Eisen: So what happens if a person comes on without a mask? Do the MTA workers have to kick them off?

Feinberg: Well, I'm not eager to put new jobs on my workforce. They've already got a lot on their plate. Their job is to operate the train or the bus safely and to get people safely from one point to the other. But look, we've got station group attendants, we've got folks in stations, we have MTA Police, we have NYPD throughout the system. The reality is that masks are a requirement, and you will need to wear one, and so if you come into the system and you're not wearing one you should expect to either be told to put one on or to leave this system and come back when you have one.

Frost: Sarah I just wanted to go back to the New York Stock Exchange approach and see specifically what you felt about that. I mean, do you think it's fair for a company like that to explicitly be banning public transport? Should it be kind of the other way around, which is that they should be tested on arrival and it's sort of up to the individual how they get there or not and how they keep themselves safe and healthy?

Feinberg: I think it's not necessarily an issue of fairness so much as it's an issue of being smart about keeping your workforce safe. If the New York Stock Exchange is worried about its employees, what they need to say is, you know, you're not to attend any events or, you know, social gatherings where people aren't able to social distance. You should be vigilant about self-isolating or even quarantining yourself. You should take your temperature and check your symptoms before you come to work. But, you know, telling people that they shouldn't ride the safest system and the safest way that they could possibly use to get to work just doesn't make a lot of sense.

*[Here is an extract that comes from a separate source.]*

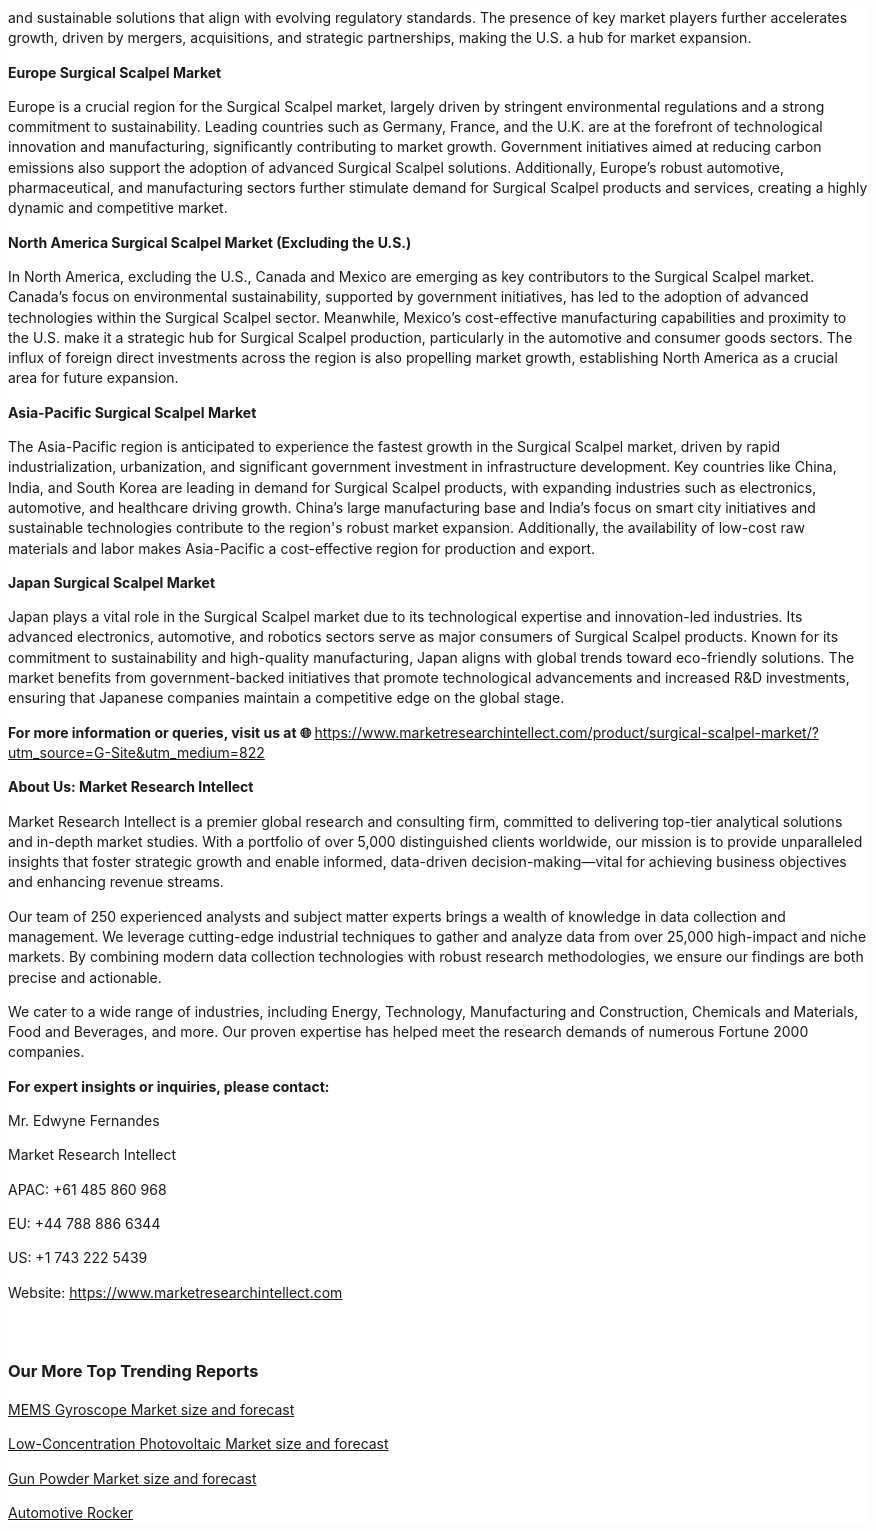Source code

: and sustainable solutions that align with evolving regulatory standards. The presence of key market players further accelerates growth, driven by mergers, acquisitions, and strategic partnerships, making the U.S. a hub for market expansion.</p><p><strong>Europe&nbsp;Surgical Scalpel Market&nbsp;</strong></p><p>Europe is a crucial region for the Surgical Scalpel market, largely driven by stringent environmental regulations and a strong commitment to sustainability. Leading countries such as Germany, France, and the U.K. are at the forefront of technological innovation and manufacturing, significantly contributing to market growth. Government initiatives aimed at reducing carbon emissions also support the adoption of advanced Surgical Scalpel solutions. Additionally, Europe&rsquo;s robust automotive, pharmaceutical, and manufacturing sectors further stimulate demand for Surgical Scalpel products and services, creating a highly dynamic and competitive market.</p><p><strong>North America Surgical Scalpel Market (Excluding the U.S.)</strong></p><p>In North America, excluding the U.S., Canada and Mexico are emerging as key contributors to the Surgical Scalpel market. Canada&rsquo;s focus on environmental sustainability, supported by government initiatives, has led to the adoption of advanced technologies within the Surgical Scalpel sector. Meanwhile, Mexico&rsquo;s cost-effective manufacturing capabilities and proximity to the U.S. make it a strategic hub for Surgical Scalpel production, particularly in the automotive and consumer goods sectors. The influx of foreign direct investments across the region is also propelling market growth, establishing North America as a crucial area for future expansion.</p><p><strong>Asia-Pacific&nbsp;Surgical Scalpel Market&nbsp;</strong></p><p>The Asia-Pacific region is anticipated to experience the fastest growth in the Surgical Scalpel market, driven by rapid industrialization, urbanization, and significant government investment in infrastructure development. Key countries like China, India, and South Korea are leading in demand for Surgical Scalpel products, with expanding industries such as electronics, automotive, and healthcare driving growth. China&rsquo;s large manufacturing base and India&rsquo;s focus on smart city initiatives and sustainable technologies contribute to the region's robust market expansion. Additionally, the availability of low-cost raw materials and labor makes Asia-Pacific a cost-effective region for production and export.</p><p><strong>Japan&nbsp;Surgical Scalpel Market&nbsp;</strong></p><p>Japan plays a vital role in the Surgical Scalpel market due to its technological expertise and innovation-led industries. Its advanced electronics, automotive, and robotics sectors serve as major consumers of Surgical Scalpel products. Known for its commitment to sustainability and high-quality manufacturing, Japan aligns with global trends toward eco-friendly solutions. The market benefits from government-backed initiatives that promote technological advancements and increased R&amp;D investments, ensuring that Japanese companies maintain a competitive edge on the global stage.</p></div><div class="article-main__content" data-test-id="publishing-text-block"><p><strong>For more information or queries, visit us at 🌐&nbsp;</strong><a href="https://www.marketresearchintellect.com/product/surgical-scalpel-market/?utm_source=G-Site&utm_medium=822">https://www.marketresearchintellect.com/product/surgical-scalpel-market/?utm_source=G-Site&utm_medium=822</a></p><p><strong>About Us: Market Research Intellect</strong></p></div><div class="article-main__content" data-test-id="publishing-text-block"><div class="article-main__content" data-test-id="publishing-text-block"><p>Market Research Intellect is a premier global research and consulting firm, committed to delivering top-tier analytical solutions and in-depth market studies. With a portfolio of over 5,000 distinguished clients worldwide, our mission is to provide unparalleled insights that foster strategic growth and enable informed, data-driven decision-making&mdash;vital for achieving business objectives and enhancing revenue streams.</p><p>Our team of 250 experienced analysts and subject matter experts brings a wealth of knowledge in data collection and management. We leverage cutting-edge industrial techniques to gather and analyze data from over 25,000 high-impact and niche markets. By combining modern data collection technologies with robust research methodologies, we ensure our findings are both precise and actionable.</p><p>We cater to a wide range of industries, including Energy, Technology, Manufacturing and Construction, Chemicals and Materials, Food and Beverages, and more. Our proven expertise has helped meet the research demands of numerous Fortune 2000 companies.</p><p><strong>For expert insights or inquiries, please contact:</strong></p><p>Mr. Edwyne Fernandes</p><p>Market Research Intellect</p><p>APAC: +61 485 860 968</p><p>EU: +44 788 886 6344</p><p>US: +1 743 222 5439</p></div><div class="article-main__content" data-test-id="publishing-text-block"><p><span class="">Website:&nbsp;https://www.marketresearchintellect.com</span></p></div></div><div class="article-main__content" data-test-id="publishing-text-block">&nbsp;</div><h3>Our More Top Trending Reports</h3><p><a href="https://www.marketresearchintellect.com/it/product/mems-gyroscope-market/">MEMS Gyroscope  Market size and forecast</a></p><p><a href="https://www.marketresearchintellect.com/nl/product/global-low-concentration-photovoltaic-market/">Low-Concentration Photovoltaic  Market size and forecast</a></p><p><a href="https://www.marketresearchintellect.com/ko/product/global-gun-powder-market/">Gun Powder  Market size and forecast</a></p><p><a href="https://www.marketresearchintellect.com/zh/product/global-automotive-rocker-shaft-sales-market/">Automotive Rocker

Eisen: Sarah, last time you were on, we talked a lot about the financial hole obviously that the MTA has faced. I think you've got more money from the federal government. What is the picture right now looking like and tell us about what you found when you tried to go to the debt markets to raise capital.

Feinberg: Well, so to be clear, we've had to go to the federal government multiple times now at this point and ask for sort of different tranches of assistance. The first tranche is, I think, what you're referring to. It's come to us in a couple different pieces. I think the first piece was about 500 million, the second piece was 298 million -- that adds up to roughly 800 million. Still have about three billion to go on that. So, I think people understand that this is, you know, something that comes to us in pieces. The reality is I don't think anyone could have predicted the kind of unprecedented blow that this has been to our system and to our revenues and our financial situation but really to all transit systems. This is one of those consequences to the pandemic that we're going to be feeling for a long time.

Frost: Sarah, thanks so much for joining us.

Feinberg: Great to be with you. Thank you.